Apple’s stock price usually drops after reporting its quarterly earnings, but this isn’t the case today following its Q3 earnings call: despite reporting declining iPhone sales for the second straight quarter the 40.4 million units have apparently kept investors happy. The iPhone accounts for about two thirds of Apple’s revenue.
What raised interest, though, is the growth reported for Apple’s services. During the earnings call with investors, CEO Tim Cook said this segment will be “the size of a Fortune 100 company next year.” The services business includes the Apple Store, Apple Pay and iCloud.
As highlighted by various investors and cited by Reuters, revenue from the services business rose 19%, eclipsing sales of iPads and Macs (9.9 million and 4.2 million units respectively). As a result, the services business is now Apple’s second largest business after iPhones.
Analysts point to the company’s huge installed base — more than 1 billion devices sold to date — as a possible source for growth. The catch is that services promise a recurring revenue stream, unlike hardware sales, analysts say as cited by Reuters.

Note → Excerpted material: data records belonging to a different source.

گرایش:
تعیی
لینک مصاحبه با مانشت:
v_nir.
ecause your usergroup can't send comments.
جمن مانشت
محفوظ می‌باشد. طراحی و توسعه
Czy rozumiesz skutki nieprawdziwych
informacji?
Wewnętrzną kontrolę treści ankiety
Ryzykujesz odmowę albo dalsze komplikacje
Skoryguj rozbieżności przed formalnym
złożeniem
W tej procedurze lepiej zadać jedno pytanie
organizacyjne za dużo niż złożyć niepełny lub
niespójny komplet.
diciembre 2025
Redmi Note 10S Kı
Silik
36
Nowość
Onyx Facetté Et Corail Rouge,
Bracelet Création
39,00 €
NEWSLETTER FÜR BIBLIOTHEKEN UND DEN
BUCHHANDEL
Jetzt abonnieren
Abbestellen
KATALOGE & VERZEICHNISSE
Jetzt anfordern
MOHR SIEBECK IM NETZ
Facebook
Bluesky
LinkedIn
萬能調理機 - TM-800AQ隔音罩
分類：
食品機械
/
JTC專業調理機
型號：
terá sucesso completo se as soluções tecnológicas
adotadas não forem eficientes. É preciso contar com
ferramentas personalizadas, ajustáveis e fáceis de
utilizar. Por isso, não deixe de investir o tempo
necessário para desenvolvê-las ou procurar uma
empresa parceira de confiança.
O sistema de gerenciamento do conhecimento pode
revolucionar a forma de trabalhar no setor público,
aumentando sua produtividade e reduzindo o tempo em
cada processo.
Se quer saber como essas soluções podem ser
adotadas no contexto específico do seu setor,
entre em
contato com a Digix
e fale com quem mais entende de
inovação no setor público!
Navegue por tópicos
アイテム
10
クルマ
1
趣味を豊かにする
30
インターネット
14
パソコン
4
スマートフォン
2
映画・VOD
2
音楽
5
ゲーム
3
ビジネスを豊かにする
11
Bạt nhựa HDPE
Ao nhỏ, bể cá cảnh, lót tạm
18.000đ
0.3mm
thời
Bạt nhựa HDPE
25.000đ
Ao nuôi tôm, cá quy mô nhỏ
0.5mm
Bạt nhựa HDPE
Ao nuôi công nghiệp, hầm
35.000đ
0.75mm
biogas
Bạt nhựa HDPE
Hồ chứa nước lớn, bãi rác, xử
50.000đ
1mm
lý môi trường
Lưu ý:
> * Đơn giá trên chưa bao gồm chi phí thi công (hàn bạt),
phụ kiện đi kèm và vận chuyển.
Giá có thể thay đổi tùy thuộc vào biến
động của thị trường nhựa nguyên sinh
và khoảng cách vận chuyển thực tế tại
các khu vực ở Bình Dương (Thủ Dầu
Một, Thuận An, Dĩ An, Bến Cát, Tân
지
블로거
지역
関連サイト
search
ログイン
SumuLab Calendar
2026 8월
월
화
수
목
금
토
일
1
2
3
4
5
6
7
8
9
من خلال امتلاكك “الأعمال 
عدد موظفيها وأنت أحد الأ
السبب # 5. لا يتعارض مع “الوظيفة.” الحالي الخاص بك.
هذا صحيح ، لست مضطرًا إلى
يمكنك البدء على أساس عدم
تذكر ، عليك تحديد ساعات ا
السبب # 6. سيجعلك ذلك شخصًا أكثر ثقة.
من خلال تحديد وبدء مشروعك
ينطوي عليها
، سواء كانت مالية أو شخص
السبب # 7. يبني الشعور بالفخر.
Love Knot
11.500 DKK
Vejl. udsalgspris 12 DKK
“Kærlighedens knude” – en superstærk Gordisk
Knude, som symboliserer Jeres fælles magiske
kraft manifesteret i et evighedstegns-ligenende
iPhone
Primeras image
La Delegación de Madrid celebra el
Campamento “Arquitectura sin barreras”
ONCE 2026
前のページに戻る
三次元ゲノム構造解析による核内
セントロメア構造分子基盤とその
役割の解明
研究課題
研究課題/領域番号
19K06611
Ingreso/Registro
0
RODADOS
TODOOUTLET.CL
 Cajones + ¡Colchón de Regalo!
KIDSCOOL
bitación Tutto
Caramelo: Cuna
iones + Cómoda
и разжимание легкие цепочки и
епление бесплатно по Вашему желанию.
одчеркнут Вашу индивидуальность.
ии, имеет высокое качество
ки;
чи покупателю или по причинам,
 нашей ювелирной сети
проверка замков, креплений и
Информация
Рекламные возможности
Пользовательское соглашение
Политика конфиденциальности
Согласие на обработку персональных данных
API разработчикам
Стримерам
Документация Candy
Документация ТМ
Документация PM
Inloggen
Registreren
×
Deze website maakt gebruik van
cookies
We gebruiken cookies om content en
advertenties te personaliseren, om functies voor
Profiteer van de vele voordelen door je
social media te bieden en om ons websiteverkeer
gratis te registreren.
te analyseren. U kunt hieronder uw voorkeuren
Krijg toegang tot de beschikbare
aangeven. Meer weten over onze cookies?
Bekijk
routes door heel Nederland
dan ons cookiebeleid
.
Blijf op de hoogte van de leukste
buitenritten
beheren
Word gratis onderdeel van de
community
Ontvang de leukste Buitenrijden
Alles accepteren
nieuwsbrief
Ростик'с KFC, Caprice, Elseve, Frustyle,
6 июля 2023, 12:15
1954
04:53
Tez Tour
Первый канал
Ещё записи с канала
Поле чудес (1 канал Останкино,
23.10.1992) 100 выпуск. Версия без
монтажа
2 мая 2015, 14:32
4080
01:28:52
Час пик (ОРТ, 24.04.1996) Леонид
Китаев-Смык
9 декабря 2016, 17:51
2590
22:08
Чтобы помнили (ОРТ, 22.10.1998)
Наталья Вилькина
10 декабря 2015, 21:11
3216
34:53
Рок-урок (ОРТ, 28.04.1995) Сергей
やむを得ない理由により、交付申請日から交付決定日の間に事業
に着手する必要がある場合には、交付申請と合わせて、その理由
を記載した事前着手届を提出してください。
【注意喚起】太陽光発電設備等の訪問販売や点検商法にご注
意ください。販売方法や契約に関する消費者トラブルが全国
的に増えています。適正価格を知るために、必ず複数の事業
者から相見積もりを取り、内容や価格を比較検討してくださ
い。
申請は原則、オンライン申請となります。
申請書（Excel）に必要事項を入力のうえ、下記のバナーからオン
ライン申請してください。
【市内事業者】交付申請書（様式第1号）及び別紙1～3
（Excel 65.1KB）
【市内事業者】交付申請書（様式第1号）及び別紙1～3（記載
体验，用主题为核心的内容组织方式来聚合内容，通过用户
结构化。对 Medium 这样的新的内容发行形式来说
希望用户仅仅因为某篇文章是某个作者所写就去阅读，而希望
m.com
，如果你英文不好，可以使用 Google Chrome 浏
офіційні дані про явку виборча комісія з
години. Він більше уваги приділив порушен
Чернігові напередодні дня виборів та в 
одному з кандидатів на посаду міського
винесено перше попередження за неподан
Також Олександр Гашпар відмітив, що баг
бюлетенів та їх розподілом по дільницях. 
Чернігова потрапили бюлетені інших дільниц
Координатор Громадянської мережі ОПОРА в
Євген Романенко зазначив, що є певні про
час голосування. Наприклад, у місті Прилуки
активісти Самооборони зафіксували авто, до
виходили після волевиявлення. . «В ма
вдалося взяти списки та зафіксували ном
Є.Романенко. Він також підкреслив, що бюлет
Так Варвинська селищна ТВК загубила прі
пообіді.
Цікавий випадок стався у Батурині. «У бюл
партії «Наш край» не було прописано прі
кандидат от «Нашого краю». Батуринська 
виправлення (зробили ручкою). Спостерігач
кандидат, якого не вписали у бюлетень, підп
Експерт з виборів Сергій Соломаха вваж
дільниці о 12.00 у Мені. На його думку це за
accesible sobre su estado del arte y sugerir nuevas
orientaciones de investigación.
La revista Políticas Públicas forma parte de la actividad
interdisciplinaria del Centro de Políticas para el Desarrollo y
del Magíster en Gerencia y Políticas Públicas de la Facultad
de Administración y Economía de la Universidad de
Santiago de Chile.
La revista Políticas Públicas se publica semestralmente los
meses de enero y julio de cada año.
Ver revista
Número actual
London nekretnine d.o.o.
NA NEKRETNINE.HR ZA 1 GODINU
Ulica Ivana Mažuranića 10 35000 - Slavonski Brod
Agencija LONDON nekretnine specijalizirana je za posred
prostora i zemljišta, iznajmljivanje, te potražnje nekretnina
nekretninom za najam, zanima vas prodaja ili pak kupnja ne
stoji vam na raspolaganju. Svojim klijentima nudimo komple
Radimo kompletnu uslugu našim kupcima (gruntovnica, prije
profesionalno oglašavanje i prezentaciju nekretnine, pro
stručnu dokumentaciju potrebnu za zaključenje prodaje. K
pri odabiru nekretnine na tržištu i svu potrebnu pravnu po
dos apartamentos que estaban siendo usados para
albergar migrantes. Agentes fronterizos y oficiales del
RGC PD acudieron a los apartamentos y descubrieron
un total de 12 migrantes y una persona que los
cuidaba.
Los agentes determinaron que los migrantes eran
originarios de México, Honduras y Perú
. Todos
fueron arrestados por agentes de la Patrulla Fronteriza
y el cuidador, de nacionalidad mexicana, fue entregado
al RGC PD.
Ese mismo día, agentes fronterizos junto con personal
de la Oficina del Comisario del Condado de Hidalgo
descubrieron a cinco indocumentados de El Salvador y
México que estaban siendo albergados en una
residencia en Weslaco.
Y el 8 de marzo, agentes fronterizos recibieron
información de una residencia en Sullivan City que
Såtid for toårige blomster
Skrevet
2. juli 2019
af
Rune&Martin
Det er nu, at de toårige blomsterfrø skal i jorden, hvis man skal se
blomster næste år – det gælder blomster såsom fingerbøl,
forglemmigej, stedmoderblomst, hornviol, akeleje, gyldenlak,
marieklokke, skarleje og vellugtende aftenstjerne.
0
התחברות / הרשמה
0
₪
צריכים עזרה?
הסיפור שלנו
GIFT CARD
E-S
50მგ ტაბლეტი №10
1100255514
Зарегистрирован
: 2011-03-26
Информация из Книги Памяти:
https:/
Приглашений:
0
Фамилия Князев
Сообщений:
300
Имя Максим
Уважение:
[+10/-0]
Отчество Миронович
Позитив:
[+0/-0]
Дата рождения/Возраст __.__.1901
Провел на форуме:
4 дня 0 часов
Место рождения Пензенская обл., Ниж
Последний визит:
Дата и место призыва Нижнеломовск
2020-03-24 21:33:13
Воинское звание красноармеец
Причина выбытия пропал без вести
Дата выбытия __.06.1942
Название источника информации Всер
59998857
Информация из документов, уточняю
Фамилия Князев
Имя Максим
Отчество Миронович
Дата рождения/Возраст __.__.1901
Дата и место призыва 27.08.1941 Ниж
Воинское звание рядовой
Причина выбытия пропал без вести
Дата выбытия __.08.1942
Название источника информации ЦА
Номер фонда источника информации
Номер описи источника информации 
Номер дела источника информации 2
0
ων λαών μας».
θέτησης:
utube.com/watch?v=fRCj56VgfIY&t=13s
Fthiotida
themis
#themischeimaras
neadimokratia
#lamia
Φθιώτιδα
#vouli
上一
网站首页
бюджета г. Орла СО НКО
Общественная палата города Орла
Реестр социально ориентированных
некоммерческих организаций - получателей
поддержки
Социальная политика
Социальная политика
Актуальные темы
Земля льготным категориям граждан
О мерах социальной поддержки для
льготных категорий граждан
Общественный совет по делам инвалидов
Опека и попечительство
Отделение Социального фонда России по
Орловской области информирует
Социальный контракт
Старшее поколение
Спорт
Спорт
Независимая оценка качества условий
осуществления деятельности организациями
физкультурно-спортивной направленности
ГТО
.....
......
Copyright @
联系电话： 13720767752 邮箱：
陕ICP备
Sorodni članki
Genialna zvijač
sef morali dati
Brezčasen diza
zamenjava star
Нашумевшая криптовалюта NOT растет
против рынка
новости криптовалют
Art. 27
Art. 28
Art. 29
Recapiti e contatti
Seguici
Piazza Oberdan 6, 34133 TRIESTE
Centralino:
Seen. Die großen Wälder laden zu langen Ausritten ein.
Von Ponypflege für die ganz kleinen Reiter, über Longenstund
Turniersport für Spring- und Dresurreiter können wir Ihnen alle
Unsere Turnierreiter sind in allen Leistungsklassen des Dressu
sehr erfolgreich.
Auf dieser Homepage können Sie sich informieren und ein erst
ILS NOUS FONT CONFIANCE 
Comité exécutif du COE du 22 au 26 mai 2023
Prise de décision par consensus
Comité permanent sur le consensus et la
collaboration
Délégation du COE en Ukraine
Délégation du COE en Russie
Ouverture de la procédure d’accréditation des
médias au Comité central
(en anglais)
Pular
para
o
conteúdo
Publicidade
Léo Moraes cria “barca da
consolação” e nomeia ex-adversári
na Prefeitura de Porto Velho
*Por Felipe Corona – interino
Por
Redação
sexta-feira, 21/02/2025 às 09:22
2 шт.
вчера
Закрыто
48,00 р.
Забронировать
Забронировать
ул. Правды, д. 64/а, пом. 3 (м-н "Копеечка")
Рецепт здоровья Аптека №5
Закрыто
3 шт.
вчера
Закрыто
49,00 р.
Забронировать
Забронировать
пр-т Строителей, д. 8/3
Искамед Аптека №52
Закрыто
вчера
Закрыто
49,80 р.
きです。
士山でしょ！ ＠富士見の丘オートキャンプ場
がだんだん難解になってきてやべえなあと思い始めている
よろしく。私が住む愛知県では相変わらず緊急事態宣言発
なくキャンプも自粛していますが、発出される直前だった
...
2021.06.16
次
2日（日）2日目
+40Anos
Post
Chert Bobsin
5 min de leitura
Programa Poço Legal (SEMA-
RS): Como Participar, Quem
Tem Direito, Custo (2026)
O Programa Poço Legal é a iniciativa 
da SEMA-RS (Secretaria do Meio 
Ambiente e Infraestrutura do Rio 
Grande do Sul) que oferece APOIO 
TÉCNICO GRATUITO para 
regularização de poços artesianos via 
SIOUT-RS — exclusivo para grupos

“The growing iPhone installed base could enable Apple to grow its higher-margin services business through additional iTunes, apps and software sales, as well as through services such as Apple Pay and Apple streaming music service,” Canaccord Genuity analyst Michael Walkley said.
During the call Tim Cook and CFO Luca Maestri highlighted the growth of App Store sales, which were up 37% in the quarter with games accounting for the majority of purchases. “The App Store is, and we suspect will remain, the fastest-growing and highest-margin (Apple) business for the foreseeable future,” Macquarie analyst Ben Schachter said speaking with Reuters.